Irritable Hearts: A PTSD Love Story

Author(s): 
Release Date: 
February 24, 2015
Publisher/Imprint: 
Flatiron Books
Pages: 
320
Reviewed by: 

“the message of hope and inspiration has the potential to help millions who are survivors of trauma and the people closest to them.”

This quote is but one small glimpse into the thoughts and feelings that incessantly plagued author Mac McClelland for years. They arose quite suddenly in the midst of her job as a journalist, reporting about sexual violence and other atrocities in the aftermath of the cataclysmic earthquake in Haiti (2010). Almost every conversation she had with victims and aid workers her first days there revolved around the horror and unimaginable terror of rape survivors.

After personally bearing witness to the physical and psychological wounds of countless women and children, her own mind and body began to unravel. In short order, she became engulfed in a living hell, an emotional Armageddon that would change her life forever.

Like many people who experience a trauma that permeates one’s center with a constant sense of imminent danger, McClelland’s waking hours were intolerable and sleep was equally as painful, consisting of violent and vivid nightmares.  She stated “In bed at night, I listened for every sound. Each one hit my eardrums like a knife, painful and startling and sharp, my eyes so wide open my face ached. Whenever I dozed, I woke up fast, wet and heart racing, from nightmares that someone had got in, or had grabbed me there on the mattress.”

Little did she know at the time that millions of other people had and were currently living with similar feelings of abject terror. Similar to those who had experienced this relentless bombardment of uncontrollable fear and dread, a natural response was to avoid the feelings at any cost. And like many in this predicament, she began self-medicating.  

This ultimately harmful coping mechanism consisted of staying inebriated and watching endless hours of television with the hope of drowning out the haunting nature of what had become her life 24/7. Even her sexual fantasies involved violence. At one point she recalled, “I fantasized incessantly about having sex at gunpoint.” There was no place left that felt safe.

Finally diagnosed with PTSD (Post Traumatic Stress Disorder), her downward spiral was finally explicable. Previously, she assumed as the average person did, that veterans were the only victims of this diagnosis as they continually re-lived the trauma of war.

She methodically researched every aspect of PTSD and talked to a multitude of others living with the illness. It was quite a surprise to uncover the widespread extent of this horror not just for veterans but a huge number of victims of other traumas such as child abuse and death. She also began to learn that family members in close proximity to those who were directly affected with PTSD often developed what is referred to as Secondary Traumatic Stress Disorder (STSD).  And they, too, have been afflicted with parallel psychological, behavioral, and somatic symptoms.    

The road to recovery meticulously documented in Irritable Hearts: A PTSD Love Story, adeptly engulfs the reader by heightening the senses, eliciting feelings of empathy both for her and others in similar predicaments. Unlike many others who suffer in agony and silence, the heroine of this magnificent memoir is diagnosed and treated by competent and compassionate therapists. They slowly help her to achieve her goal of feeling safe again and comfortable in her own skin.

A critical factor in McClelland’s desire for recovery was the unconditional love and support from a man who would ultimately become her husband. She met Nico while in Haiti and quickly began to feel a sense of safety and comfort with him.

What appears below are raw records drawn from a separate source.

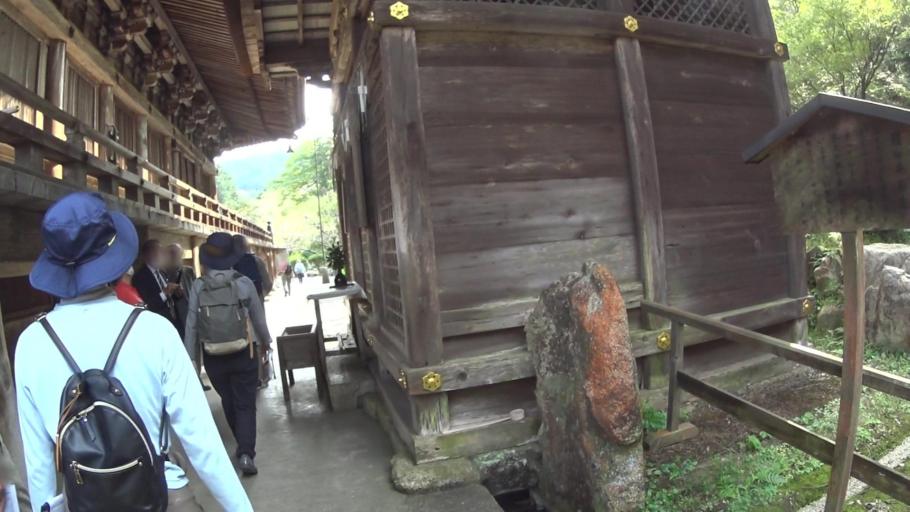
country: JP
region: Osaka
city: Kishiwada
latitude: 34.5095
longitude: 135.3420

Although they were separated for long periods of time due to his commitment as a French soldier, their love grew as they shared their hopes and vulnerabilities with each other via long chats on Skype and intermittent visits.

Irritable Hearts: A PTSD Love Story is an incomparable combination of impeccable research, highly developed journalistic skills and most importantly a transformational and inspiring story of courage.

The breadth and depth of the PTSD nightmare addressed in this memoir may be frightening for some readers; however, the message of hope and inspiration has the potential to help millions who are survivors of trauma and the people closest to them.

This exquisitely written memoir sets itself apart from the plethora of others for several reasons. Irritable Hearts: A PTSD Love Story is unique in that the author vividly relives her personal nightmare for the reader in a manner that maximizes its impact.

Additionally she demonstrates great personal passion, knowledge, and psychological awareness of the PTSD experience. All of these abilities blend in synergistically with a unique journalistic style of reporting from the heart that greatly surpasses the display of intellectual facts and figures that are recounted almost dispassionately in other books of this genre.

This memoir could be used as a textbook for students of psychology, social work, and the like, as well as employees of the Veterans Administration and other medical milieus.

Irritable Hearts: A PTSD Love Story would serve as an excellent compendium to elevate awareness and knowledge about an illness that carries with it a powerful stigma as a result of misinformation and lack of access to effective treatment.